▶ _課題 A_
災害対策についての抜粋によると、防災のための対策は大別すると何と何の2種類になるか、答えなさい。
▶ _課題 B_
災害対策についての抜粋を、最後の文に続けて書き進めなさい。

▶ _抜粋_
********

2017年03月03日更新
企業力アップのためのお役立ち 第15回 災害対策のために今、企業ができること
酒井麻里子 氏
大規模な自然災害は、いつ、どこで発生するか分からず、また発生したときには大きな影響をおよぼすものです。いざというときに社員や設備、データなどを守り、業務への影響を最小限にとどめるために企業は何をするべきなのでしょうか? 企業が知っておきたい防災対策の基本についてご紹介します。
災害に備えて必要な準備とは?
防災のために実施するべきことは数多くありますが、これらの対策を大別すると、「従業員や顧客の安全を確保するための対策」と「設備やデータなどを守るための対策」の2種類になります。
(1)「人」を守るための対策
まずは、従業員を対象として、災害に備えた基本的な対策が必要になります。社内や工場内などに危険な箇所はないかを点検すると同時に、災害発生時の対応方法を周知したり、防災訓練を実施したりすることを通して、社内の防災意識を高めることが大切です。

********

▶ _データ一覧_
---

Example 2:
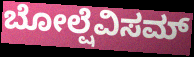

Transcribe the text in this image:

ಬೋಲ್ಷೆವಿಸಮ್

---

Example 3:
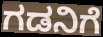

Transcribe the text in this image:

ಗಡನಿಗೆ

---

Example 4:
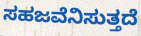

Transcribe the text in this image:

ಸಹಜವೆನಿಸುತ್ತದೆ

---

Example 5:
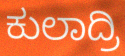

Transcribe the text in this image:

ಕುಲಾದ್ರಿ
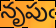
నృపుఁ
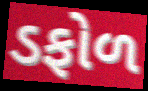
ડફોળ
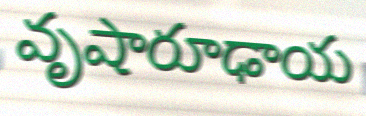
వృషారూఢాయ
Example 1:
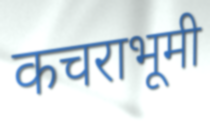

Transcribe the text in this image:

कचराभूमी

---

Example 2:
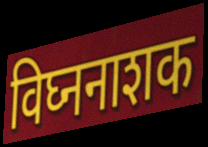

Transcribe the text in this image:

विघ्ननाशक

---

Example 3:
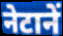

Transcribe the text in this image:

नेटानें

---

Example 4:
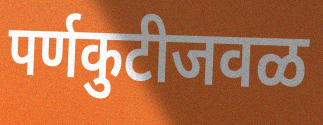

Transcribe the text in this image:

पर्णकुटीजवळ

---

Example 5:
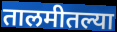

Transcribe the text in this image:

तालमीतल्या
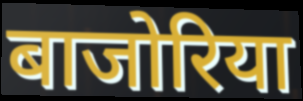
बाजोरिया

********

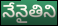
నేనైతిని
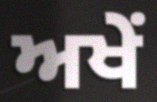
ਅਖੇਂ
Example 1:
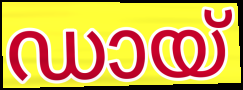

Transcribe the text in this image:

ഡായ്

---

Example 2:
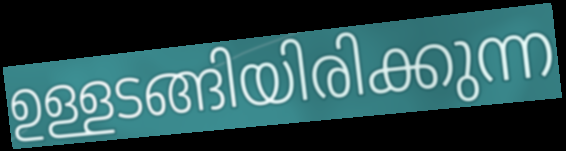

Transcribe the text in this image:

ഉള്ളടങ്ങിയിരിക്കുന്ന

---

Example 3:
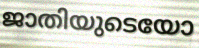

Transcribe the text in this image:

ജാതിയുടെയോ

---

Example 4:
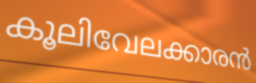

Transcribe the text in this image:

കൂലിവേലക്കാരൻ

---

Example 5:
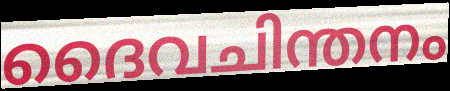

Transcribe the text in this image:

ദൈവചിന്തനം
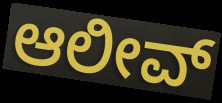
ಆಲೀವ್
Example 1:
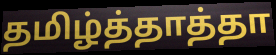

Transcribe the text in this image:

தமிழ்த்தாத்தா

********

▶ _解答 A_
「従業員や顧客の安全を確保するための対策」と「設備やデータなどを守るための対策」の2種類である。

▶ _解答 B_
また、従業員が帰宅できなくなった場合は社内に滞在できるように、非常食や飲料水、毛布や簡易トイレなどを備蓄することも必要になります。これらの備蓄品は、社内でまとめて保管する方法のほか、あらかじめ従業員一人ひとりに配布する方法もあります。
さらに、不正確な情報が出回り、従業員の間で混乱やパニックが起きた場合の対応や、火災などの二次災害が発生した場合の初期消火や避難誘導などが必要になる場合もあるでしょう。
(2)データや設備を守るための対策
災害によってサーバーが被災してデータが消失すれば、その被害は甚大です。また、製造業で工場が被災することによる商品供給の停止や、オンラインサービスの機能が停止することによる機会損失の発生など、災害で業務が停止することによる影響は多岐にわたります。
このような災害による業務の停止を最小限にとどめ、少しでも早く復旧させるためには、データや設備を守るための対策が欠かせません。たとえば、サーバーの被災によるデータ消失を防止するためには、同時に被災する可能性の低い複数の拠点にバックアップを保存することや、クラウドサービスを活用することが有効でしょう。
具体的に被害を想定する
防災対策を実施するにあたっては、どのような被害が起こりうるのかを、できるだけ具体的に想定することが大切です。自社の所在地で発生する可能性のある大規模災害について、想定されている被害の大きさや内容を確認し、それに対処できるだけの対策を実施することが必要です。また、過去に起きた災害の事例を学ぶことは、実践的な対策を行ううえで効果があります。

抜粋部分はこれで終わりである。